_Problem description_. Edit the records below by replacing every occurrence of "difference" with "gap" and leave all other text unchanged. Omit the pictures from your output.

Records for processing Start Marker

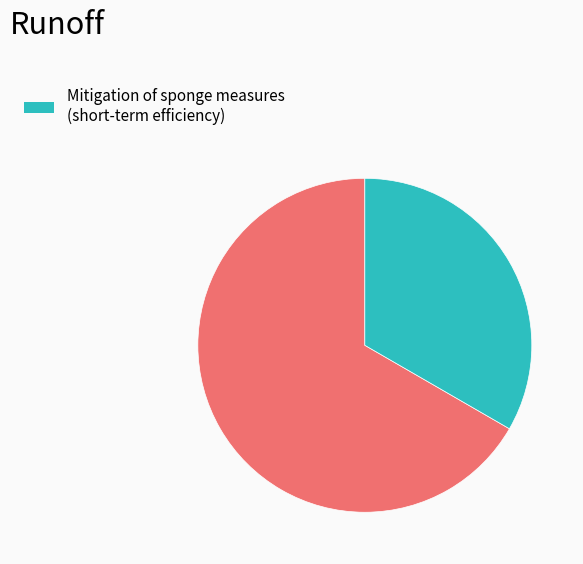

Is there a majority slice in this chart?

Yes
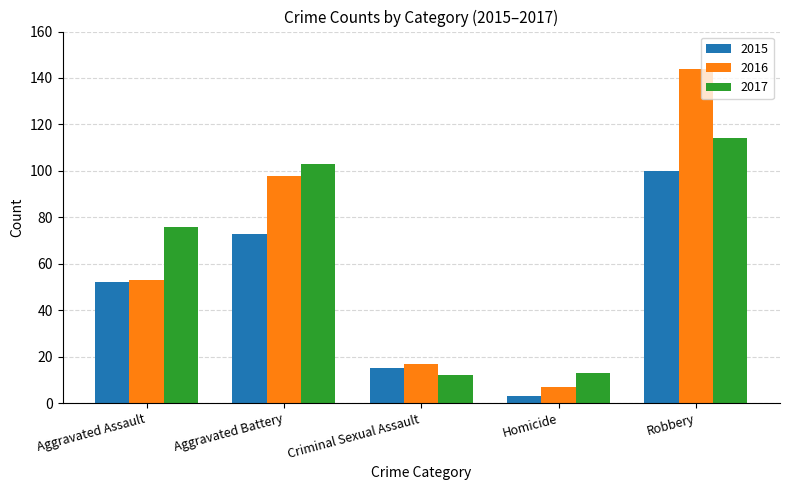

At Robbery, list the series in order from largest to smallest.

2016, 2017, 2015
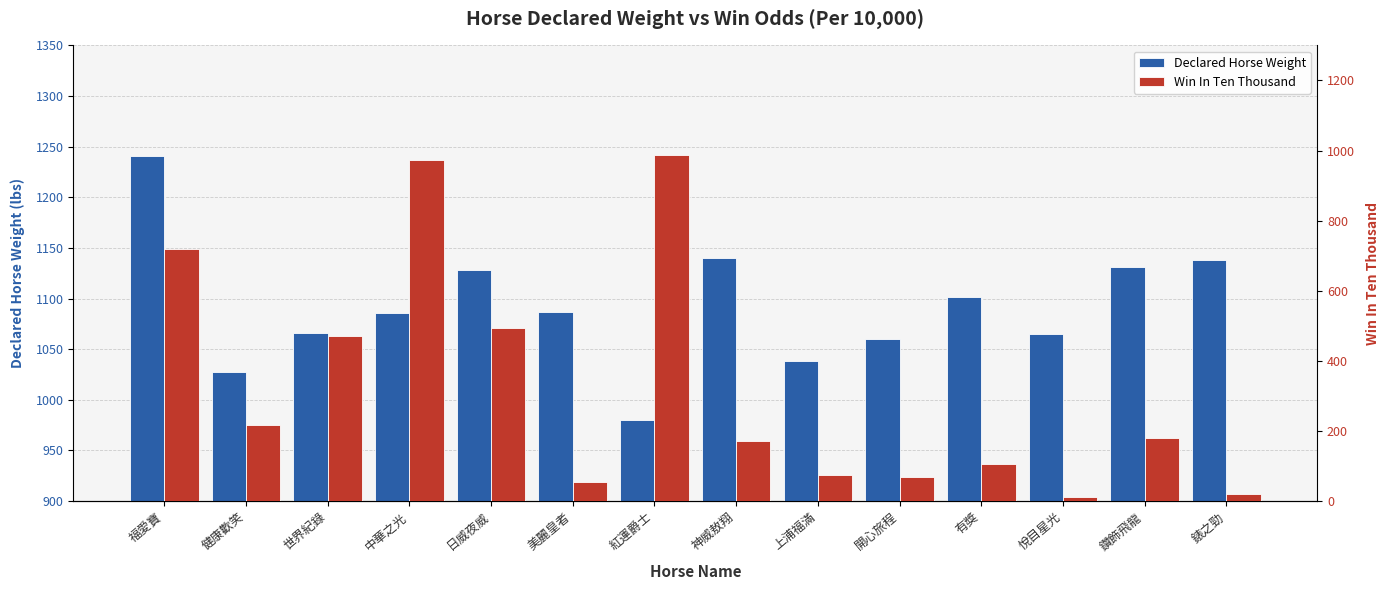

What is the difference between the second highest and second lowest values in the Win In Ten Thousand series?

953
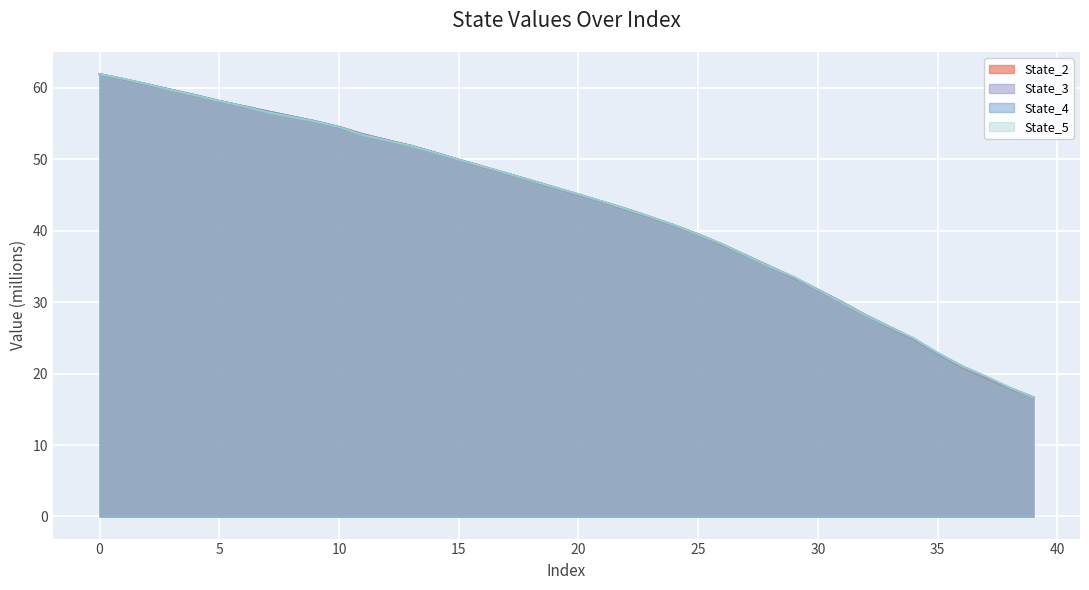

How many values in the State_3 series exceed 46?

20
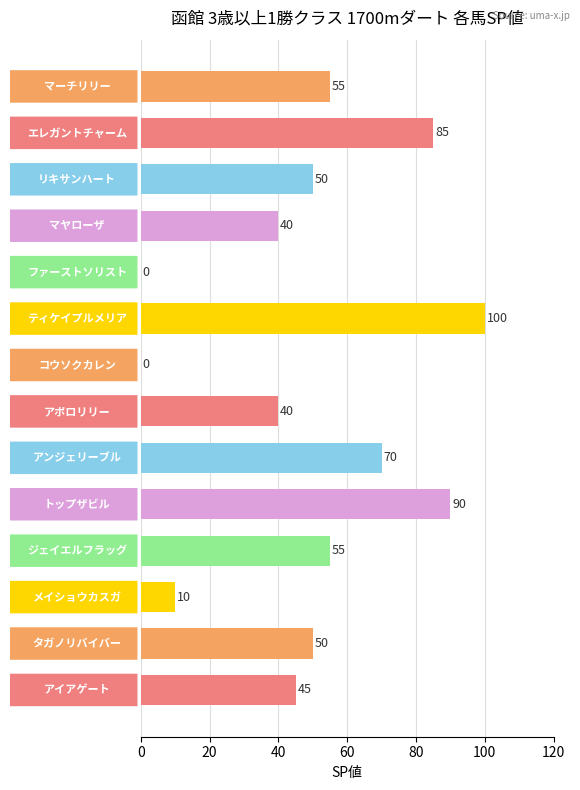

Which category has the highest value across all series?

ティケイプルメリア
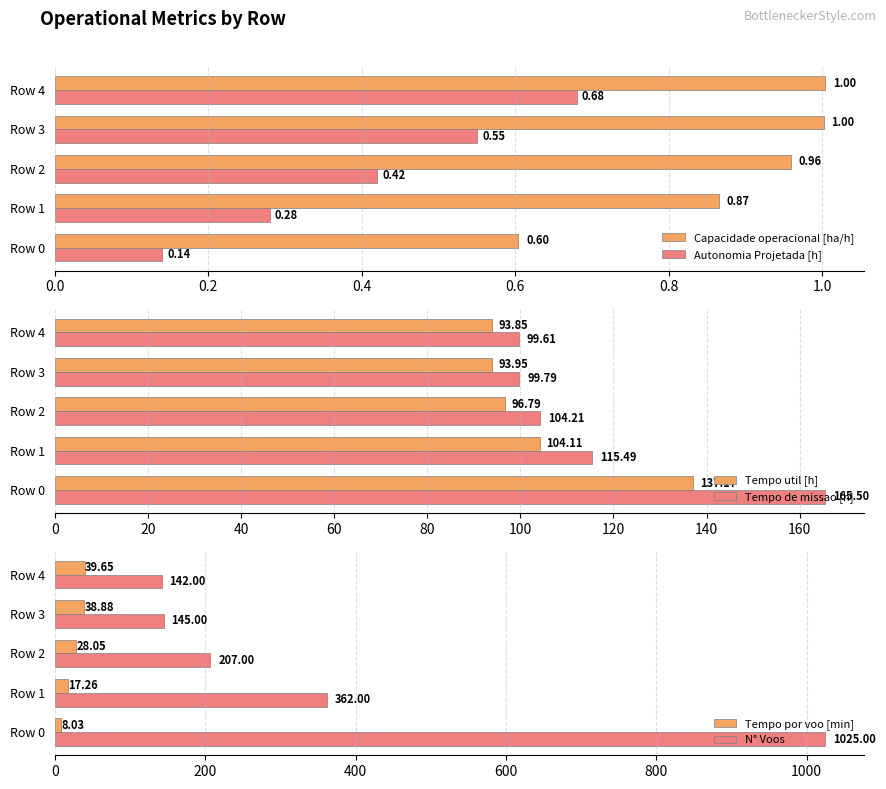

What is the difference between the maximum and minimum values in the Tempo de missao [h] series?

65.9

Records for processing End Marker

_Result of this task_.
Is there a majority slice in this chart?

Yes

At Robbery, list the series in order from largest to smallest.

2016, 2017, 2015

What is the gap between the second highest and second lowest values in the Win In Ten Thousand series?

953

How many values in the State_3 series exceed 46?

20

Which category has the highest value across all series?

ティケイプルメリア

What is the gap between the maximum and minimum values in the Tempo de missao [h] series?

65.9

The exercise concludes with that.